When I think of Hampton and Huey I think of Jesus. Jesus as we know it gave his life for sin and fed thousands with fish and bread and healed the sick and so much more. Closer to our lifetime - and verified with no potential to be fiction - Fred Hampton and Huey P. Newton were assassinated fighting for our human rights. The Black Panther Party created breakfast programs and clinics. That deserves reverence and celebration and honor - outside of appropriation and a blurb every February (or August if you know). Instead, in a growingly conservative world steering towards dehumanization and individualism, their message of consciousness and action needs amplification and modeling now more than ever. I used to say conservatives don’t have an answer for the sick and hungry but that was actually very incorrect. The conservative response to the ailing and needy is to let them suffer or die, regardless of circumstance.
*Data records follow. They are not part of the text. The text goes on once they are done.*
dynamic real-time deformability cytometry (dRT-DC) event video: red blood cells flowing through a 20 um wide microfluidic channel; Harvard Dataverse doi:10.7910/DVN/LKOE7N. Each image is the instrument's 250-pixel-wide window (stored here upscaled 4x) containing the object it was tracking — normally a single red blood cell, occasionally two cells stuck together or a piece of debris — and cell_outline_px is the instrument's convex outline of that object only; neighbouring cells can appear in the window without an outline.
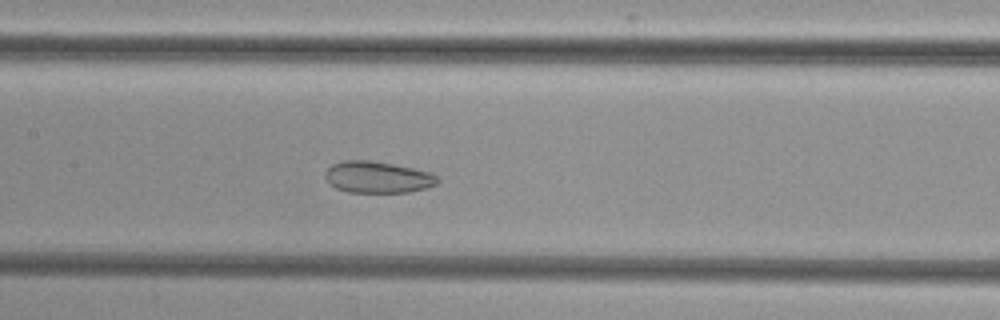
{"species": "common noctule bat (a hibernating species)", "species_latin": "Nyctalus noctula", "temperature_condition": "cold", "stored_images_in_passage": 48, "camera_frame_rate_fps": 3000, "um_per_image_px": 0.085, "animal": {"sex": "female", "body_mass_g": 29.2, "forearm_length_mm": 56.3}, "frame": {"image": 1, "passage_image": 21, "time_ms": 6.667, "image_size_px": [1000, 320], "cell_outline_px": [[440, 180], [436, 184], [428, 188], [408, 192], [348, 192], [336, 188], [324, 176], [324, 172], [332, 164], [340, 160], [368, 160], [392, 164], [432, 172]], "centroid_in_image_um": [32.1, 15.05], "position_along_channel_um": 175.3, "area_um2": 20.69}}
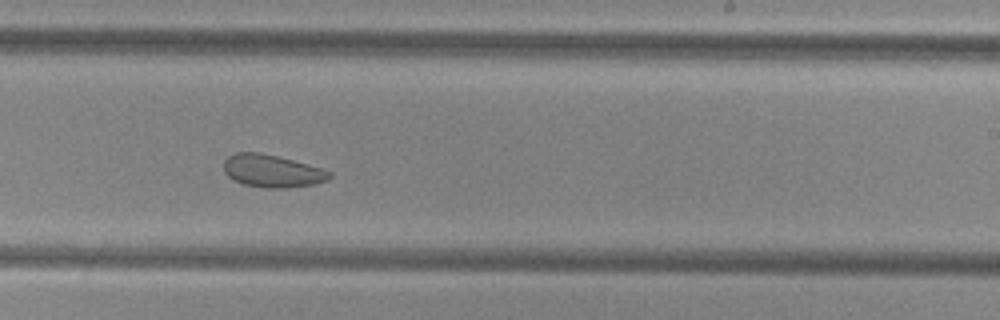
{"frame": {"image": 2, "passage_image": 28, "time_ms": 9.0, "image_size_px": [1000, 320], "cell_outline_px": [[332, 176], [328, 180], [316, 184], [288, 188], [268, 188], [244, 184], [232, 180], [224, 172], [224, 160], [228, 156], [236, 152], [260, 152], [292, 160], [320, 168], [332, 172]], "centroid_in_image_um": [23.12, 14.54], "position_along_channel_um": 265.9, "area_um2": 20.11}}
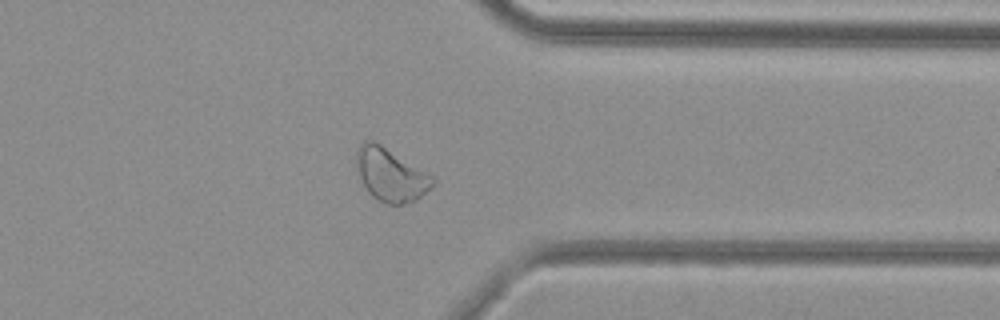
{"frame": {"image": 3, "passage_image": 37, "time_ms": 12.0, "image_size_px": [1000, 320], "cell_outline_px": [[436, 184], [432, 188], [416, 200], [404, 204], [384, 204], [372, 196], [368, 192], [360, 176], [356, 164], [356, 152], [360, 144], [364, 140], [372, 140], [380, 144], [432, 176], [436, 180]], "centroid_in_image_um": [33.21, 14.88], "position_along_channel_um": 378.2, "area_um2": 23.35}}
The kids know this is ridiculous; the adults too, though more resigned to allow the world to continue working this way.

Let us learn about Fred Hampton and the Black Panther Party in Chicago. Then let us learn about who cofounded the Black Panthers in the first place. Then let’s read Revolutionary Suicide, as Huey guides us through his relationship with class, family, education, and more. Let us have more questions and be humble enough to not know. Let us be vulnerable enough to learn. Let us be wise enough to study and reinforce. And let us care enough to share.